The Googles and the Facebooks of the world are advertising companies. Their customers are advertisers, not users. And their customers love user personalization, because it's the shortest line between consumer and point of sale.

Of course, most sources of content are "biased." The site you're reading now, for example, is "biased" in favor of technology-related content over, say, stories about Latin music. The difference is that online personalization is invisible. Nobody knows what's being filtered out or why. Most people don't even know that filtering is taking place.
How to pop the bubble

If you don't want your Internet filtered by some invisible stereotype, here's how to pop the bubble. These tips are a combination of my own, plus some offered in The Filter Bubble.

* Deliberately click on links that make it hard for the personalization engines to pigeonhole you. Make yourself difficult to stereotype.

* Erase your browser history and cookies from time to time.

* Use an "incognito" window for exploring content you don't want too much of later.

* Use Twitter instead of Facebook for news. (Twitter doesn't personalize.)

* Unblock the Status Updates of your friends that Facebook has already blocked. Click the "Edit Options" link at the bottom of your Facebook News Feed. The dialog box will show you who is being blocked. You can hide or un-hide each friend manually, or unblock everybody. This dialog box affects only what comes from friends to you.
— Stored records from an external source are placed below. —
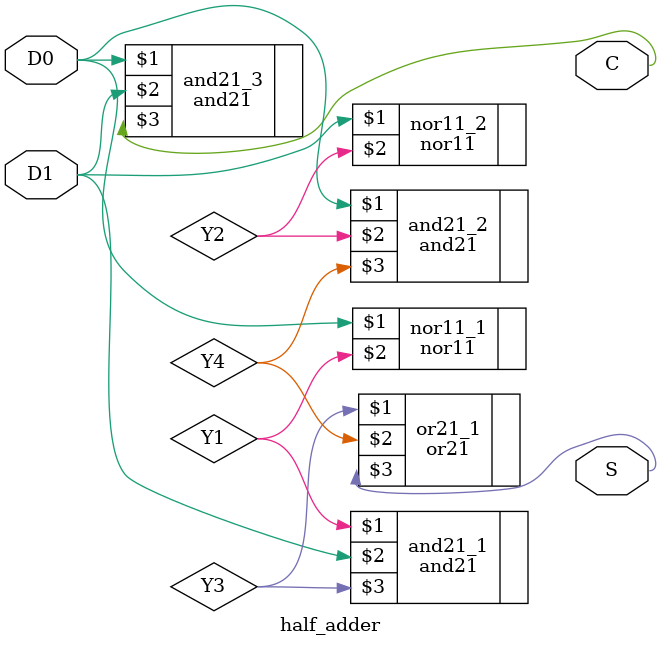
<source format=v>
`timescale 1ns / 1ps


module half_adder(input D0, D1,
    output S, C);

    wire Y1, Y2, Y3, Y4;

    nor11 nor11_1(D0, Y1); //~A
    nor11 nor11_2(D1, Y2); //~B

    and21 and21_1(Y1, D1, Y3),
          and21_2(D0, Y2, Y4);

    or21 or21_1(Y3, Y4, S);
    
    and21 and21_3(D0, D1, C);
    
endmodule

</source>
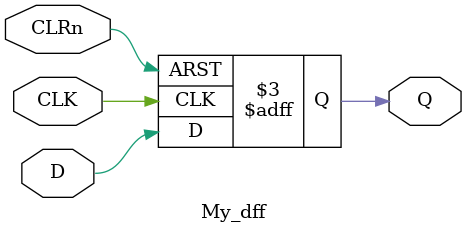
<source format=v>
module My_dff(D,Q,CLK,CLRn);
	input D,CLK,CLRn;
	output reg Q;
	
	always@(posedge CLK or negedge CLRn)
		if(!CLRn)
			Q <= 0;
		else
			Q <= D;
endmodule

</source>
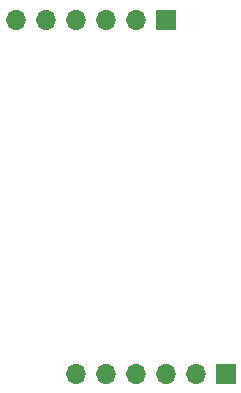
<source format=gbr>
%TF.GenerationSoftware,KiCad,Pcbnew,8.0.2*%
%TF.CreationDate,2024-12-23T10:52:28+01:00*%
%TF.ProjectId,flexconnector,666c6578-636f-46e6-9e65-63746f722e6b,rev?*%
%TF.SameCoordinates,Original*%
%TF.FileFunction,Soldermask,Bot*%
%TF.FilePolarity,Negative*%
%FSLAX46Y46*%
G04 Gerber Fmt 4.6, Leading zero omitted, Abs format (unit mm)*
G04 Created by KiCad (PCBNEW 8.0.2) date 2024-12-23 10:52:28*
%MOMM*%
%LPD*%
G01*
G04 APERTURE LIST*
%ADD10R,1.700000X1.700000*%
%ADD11O,1.700000X1.700000*%
G04 APERTURE END LIST*
D10*
%TO.C,J2*%
X38354000Y-25400000D03*
D11*
X35814000Y-25400000D03*
X33274000Y-25400000D03*
X30734000Y-25400000D03*
X28194000Y-25400000D03*
X25654000Y-25400000D03*
%TD*%
D10*
%TO.C,J1*%
X43434000Y-55372000D03*
D11*
X40894000Y-55372000D03*
X38354000Y-55372000D03*
X35814000Y-55372000D03*
X33274000Y-55372000D03*
X30734000Y-55372000D03*
%TD*%
M02*

</source>
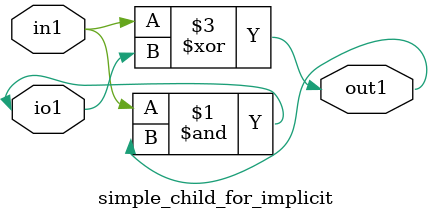
<source format=sv>
module simple_child_for_implicit (
    input logic in1,
    output logic out1,
    inout wire io1
);
    assign io1 = in1 & out1;
    always_comb begin
        out1 = in1 ^ io1;
    end
endmodule


</source>
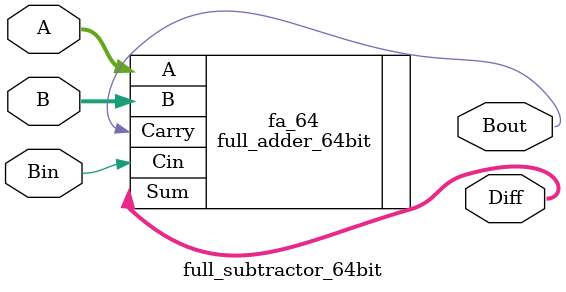
<source format=v>
`timescale 1ns / 1ps
module full_subtractor_64bit(
    input [63:0] A,
    input [63:0] B,
    input Bin,
    output Bout,
    output [63:0] Diff
    );

    wire B_negative = ~B + 1;
	 full_adder_64bit fa_64	 (
    .A(A), 
    .B(B), 
    .Cin(Bin), 
    .Sum(Diff), 
    .Carry(Bout)
    );

	 
endmodule

</source>
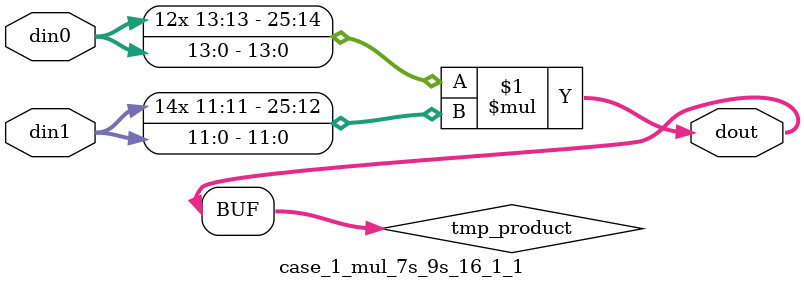
<source format=v>

`timescale 1 ns / 1 ps

 (* use_dsp = "no" *)  module case_1_mul_7s_9s_16_1_1(din0, din1, dout);
parameter ID = 1;
parameter NUM_STAGE = 0;
parameter din0_WIDTH = 14;
parameter din1_WIDTH = 12;
parameter dout_WIDTH = 26;

input [din0_WIDTH - 1 : 0] din0; 
input [din1_WIDTH - 1 : 0] din1; 
output [dout_WIDTH - 1 : 0] dout;

wire signed [dout_WIDTH - 1 : 0] tmp_product;



























assign tmp_product = $signed(din0) * $signed(din1);








assign dout = tmp_product;





















endmodule

</source>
It does not affect what your friends see of your posts.

* Every week or so, post something and then ask the Facebook friends you really care about to go "Like," comment and click. This activity should prevent Facebook from censoring your comments later for these people.

The most important thing about the "filter bubble" is that you know it exists. The Internet you see is not the Internet I see. The Internet you see has recently been redesigned to flatter, pander and validate -- not challenge, enlighten and educate.

The filter bubble is real. But it can be popped.